[Chart comprehension data]
------
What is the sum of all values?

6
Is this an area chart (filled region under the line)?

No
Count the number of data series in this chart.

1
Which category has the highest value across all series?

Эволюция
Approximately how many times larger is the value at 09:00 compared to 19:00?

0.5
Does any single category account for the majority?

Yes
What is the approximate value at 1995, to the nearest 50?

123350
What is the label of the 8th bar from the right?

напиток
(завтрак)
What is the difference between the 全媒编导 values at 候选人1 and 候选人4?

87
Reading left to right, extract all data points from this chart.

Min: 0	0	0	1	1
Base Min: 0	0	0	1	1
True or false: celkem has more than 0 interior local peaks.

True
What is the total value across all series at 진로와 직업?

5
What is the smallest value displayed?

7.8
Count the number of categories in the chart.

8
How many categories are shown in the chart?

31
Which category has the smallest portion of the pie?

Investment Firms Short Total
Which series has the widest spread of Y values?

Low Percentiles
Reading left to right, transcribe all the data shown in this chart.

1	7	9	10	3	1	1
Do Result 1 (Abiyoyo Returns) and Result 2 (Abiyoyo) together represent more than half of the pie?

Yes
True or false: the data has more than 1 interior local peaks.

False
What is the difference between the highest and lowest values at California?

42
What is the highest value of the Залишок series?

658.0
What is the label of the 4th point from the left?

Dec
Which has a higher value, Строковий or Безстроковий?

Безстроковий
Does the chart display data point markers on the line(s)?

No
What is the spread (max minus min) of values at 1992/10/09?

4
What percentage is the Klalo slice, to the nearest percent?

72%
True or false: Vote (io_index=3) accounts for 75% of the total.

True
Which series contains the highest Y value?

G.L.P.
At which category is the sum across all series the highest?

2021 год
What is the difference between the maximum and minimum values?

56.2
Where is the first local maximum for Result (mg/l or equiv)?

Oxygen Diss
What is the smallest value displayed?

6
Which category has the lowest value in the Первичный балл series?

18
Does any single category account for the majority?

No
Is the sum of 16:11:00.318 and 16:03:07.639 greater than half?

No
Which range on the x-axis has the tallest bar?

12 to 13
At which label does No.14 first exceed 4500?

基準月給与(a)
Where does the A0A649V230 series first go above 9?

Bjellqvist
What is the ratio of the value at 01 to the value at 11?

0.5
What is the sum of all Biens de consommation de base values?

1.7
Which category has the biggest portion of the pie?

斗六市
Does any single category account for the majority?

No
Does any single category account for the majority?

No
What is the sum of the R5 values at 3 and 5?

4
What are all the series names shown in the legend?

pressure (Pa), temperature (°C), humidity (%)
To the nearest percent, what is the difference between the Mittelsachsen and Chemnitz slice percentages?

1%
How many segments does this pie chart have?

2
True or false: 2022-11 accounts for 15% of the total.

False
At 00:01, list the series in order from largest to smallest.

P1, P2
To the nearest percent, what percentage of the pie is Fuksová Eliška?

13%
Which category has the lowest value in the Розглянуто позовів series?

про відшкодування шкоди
------
Could you pull every line of the records above out into your reply, with nothing added, dropped, or changed?

▸ **Exercise result**:
What is the sum of all values?

6
Is this an area chart (filled region under the line)?

No
Count the number of data series in this chart.

1
Which category has the highest value across all series?

Эволюция
Approximately how many times larger is the value at 09:00 compared to 19:00?

0.5
Does any single category account for the majority?

Yes
What is the approximate value at 1995, to the nearest 50?

123350
What is the label of the 8th bar from the right?

напиток
(завтрак)
What is the difference between the 全媒编导 values at 候选人1 and 候选人4?

87
Reading left to right, extract all data points from this chart.

Min: 0	0	0	1	1
Base Min: 0	0	0	1	1
True or false: celkem has more than 0 interior local peaks.

True
What is the total value across all series at 진로와 직업?

5
What is the smallest value displayed?

7.8
Count the number of categories in the chart.

8
How many categories are shown in the chart?

31
Which category has the smallest portion of the pie?

Investment Firms Short Total
Which series has the widest spread of Y values?

Low Percentiles
Reading left to right, transcribe all the data shown in this chart.

1	7	9	10	3	1	1
Do Result 1 (Abiyoyo Returns) and Result 2 (Abiyoyo) together represent more than half of the pie?

Yes
True or false: the data has more than 1 interior local peaks.

False
What is the difference between the highest and lowest values at California?

42
What is the highest value of the Залишок series?

658.0
What is the label of the 4th point from the left?

Dec
Which has a higher value, Строковий or Безстроковий?

Безстроковий
Does the chart display data point markers on the line(s)?

No
What is the spread (max minus min) of values at 1992/10/09?

4
What percentage is the Klalo slice, to the nearest percent?

72%
True or false: Vote (io_index=3) accounts for 75% of the total.

True
Which series contains the highest Y value?

G.L.P.
At which category is the sum across all series the highest?

2021 год
What is the difference between the maximum and minimum values?

56.2
Where is the first local maximum for Result (mg/l or equiv)?

Oxygen Diss
What is the smallest value displayed?

6
Which category has the lowest value in the Первичный балл series?

18
Does any single category account for the majority?

No
Is the sum of 16:11:00.318 and 16:03:07.639 greater than half?

No
Which range on the x-axis has the tallest bar?

12 to 13
At which label does No.14 first exceed 4500?

基準月給与(a)
Where does the A0A649V230 series first go above 9?

Bjellqvist
What is the ratio of the value at 01 to the value at 11?

0.5
What is the sum of all Biens de consommation de base values?

1.7
Which category has the biggest portion of the pie?

斗六市
Does any single category account for the majority?

No
Does any single category account for the majority?

No
What is the sum of the R5 values at 3 and 5?

4
What are all the series names shown in the legend?

pressure (Pa), temperature (°C), humidity (%)
To the nearest percent, what is the difference between the Mittelsachsen and Chemnitz slice percentages?

1%
How many segments does this pie chart have?

2
True or false: 2022-11 accounts for 15% of the total.

False
At 00:01, list the series in order from largest to smallest.

P1, P2
To the nearest percent, what percentage of the pie is Fuksová Eliška?

13%
Which category has the lowest value in the Розглянуто позовів series?

про відшкодування шкоди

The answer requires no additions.